„Alters-Getto“
Während Theresienstadt bis dahin für rund 90 Prozent der jüdischen Bevölkerung Böhmens und Mährens als Durchgangsstation auf dem Weg zu noch schlimmerem Zielen gedient hatte, verlor das Getto Ende Mai 1942 seine bis dahin ausschließliche „Protektoratsfunktion“ und wurde stattdessen fortan aus dem Reichsgebiet hierher Deportierten als privilegierter Ort vorgestellt. Das zielte aber nicht etwa auf eine dort zu erwartende bevorzugte Behandlung ab, sondern diente vorrangig dazu, die übrigen, direkt in die Vernichtungslager gehenden Transporte zu verschleiern.
Die Entscheidung für eine derartige Teilumwidmung war im Rahmen der Wannsee-Konferenz am 20. Januar 1942 gefallen, als die Teilnehmer die Absicht bekundeten, „Juden im Alter von über 65 Jahren nicht zu evakuieren, sondern sie einem Alters-Getto - vorgesehen ist Theresienstadt - zu überstellen“. Aufnahme sollten dort künftig außerdem Schwerkriegsbeschädigte und Juden mit Kriegsauszeichnungen erfahren.[1] „Mit dieser zweckmäßigen Lösung werden mit einem Schlag die vielen Interventionen ausgeschaltet“, zeigten sich die Konferenzteilnehmer sicher.
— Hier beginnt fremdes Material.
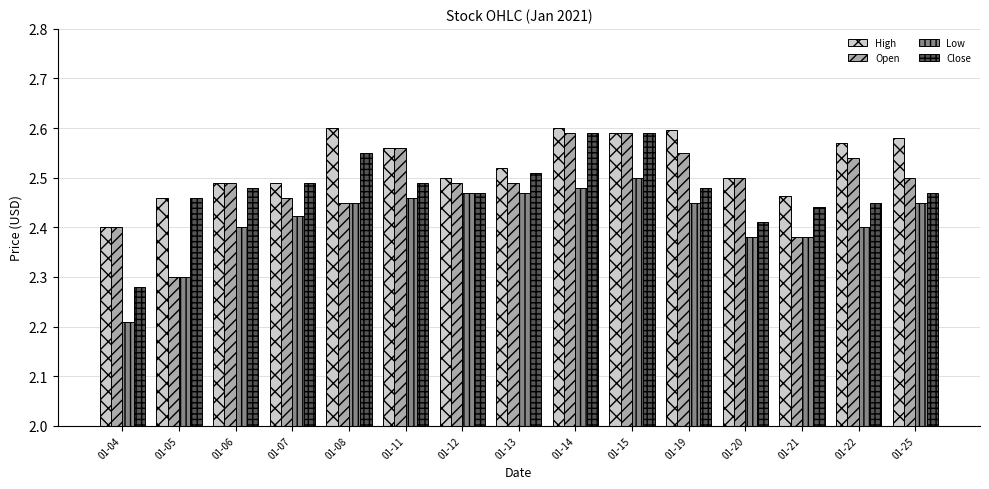

Between 01-06 and 01-12, which series saw the biggest shift?

Low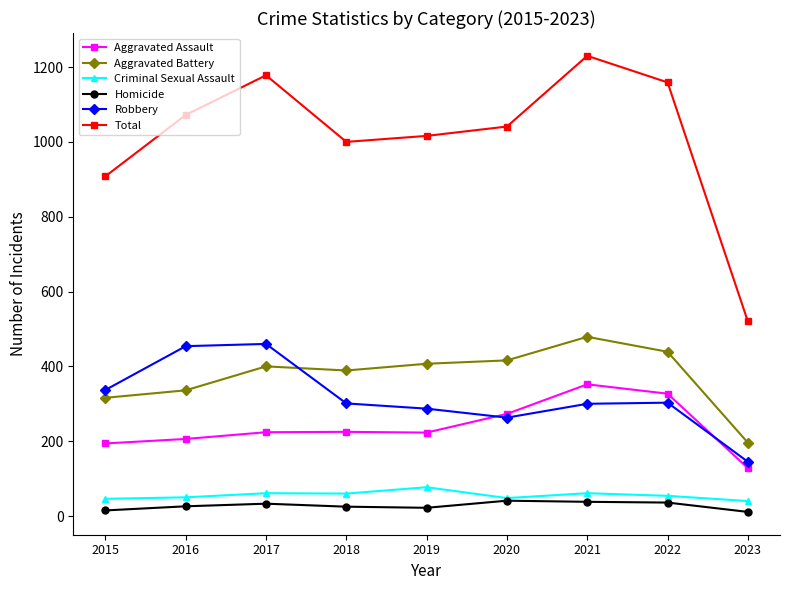

At which category is the sum across all series the highest?

2021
Auf dieser Grundlage wurde Theresienstadt schließlich zu einer einzigartigen Einrichtung im Verfolgungs- und Vernichtungsapparat des NS-Regimes.
Für die derartig definierten „privilegierten“ Getto-Bewohner zeigte sich nur zu bald der Zynismus von NS-Regime und SS: Es reichte offenbar nicht aus, den Zwangsaufenthalt in einer Einrichtung, die sich in ihren Bedingungen kaum von denen eines KZs unterschied, als „privilegiert“ zu bezeichnen, sondern man ging schnell dazu über, deutsche Jüdinnen und Juden durch das Angebot von „Heimeinkaufsverträgen“ nun endgültig bis auf den letzten Pfennig auszuplündern: Über die „Reichsvereinigung der Juden in Deutschland“ wurden mit den Betroffenen vor ihrer Deportation nach Theresienstadt nämlich solche Verträge abgeschlossen, in denen gegen Abtretung letzter Vermögenswerte Heimunterkunft, Verpflegung und ärztliche Betreuung in Theresienstadt auf Lebenszeit „garantiert“ wurden.
Zum Jahresbeginn 1943 kam es im Getto zu wichtigen personellen Veränderungen: Als Ende Januar führende aus Berlin und Wien deportierte jüdische Funktionäre in Theresienstadt eintrafen, ordnete die SS einen Wechsel in der jüdischen Gettoverwaltung an und bestimmte den Berliner Paul Eppstein zum neuen „Judenältesten“. Das mussten die tschechischen Jüdinnen und Juden, die bis zum Kriegsende zwar in der Mehrheit blieben, allerdings kontinuierlich an Einfluss verloren, als Affront empfinden. Die daraus resultierenden Spannungen zwischen den einzelnen Gruppen im Getto waren aus Sicht der SS allerdings durchaus erwünscht.
Fußnoten
[1] Das Reichssicherheitshauptamt (RSHA) hatte bereits im Oktober 1941 angeordnet, dass Jüdinnen und Juden über 65 Jahren und Gebrechliche nicht deportiert werden sollten, woraufhin die meisten von ihnen zurückgestellt wurden, bis sie im Juni 1942 zur „Verlegung ihres Wohnsitzes“ in das „Altersgetto“ Theresienstadt aufgefordert wurden. (Vgl. Hájková, Jüdinnen, S. 201.) Seit dem 21. Mai 1942 regelte ein Erlass des RSHA den Zuschnitt der Personengruppen aus dem Reichsgebiet, die für das „Alters-Getto“ Theresienstadt vorgesehen waren: Über 65 Jahre alte und über 55 Jahre alte gebrechliche Juden mit ihren Ehegatten, dann Träger hoher Kriegsauszeichnungen und des Verwundetenabzeichens aus dem Ersten Weltkrieg sowie deren Frauen, ferner jüdische Ehegatten aus nicht mehr bestehenden deutsch-jüdischen Mischehen und schließlich jüdische alleinstehende „Mischlinge“, wenn sie nach den herrschenden Vorschriften als Juden galten („Geltungsjuden“). (Zitiert nach Benz, Theresienstadt, S. 36f.)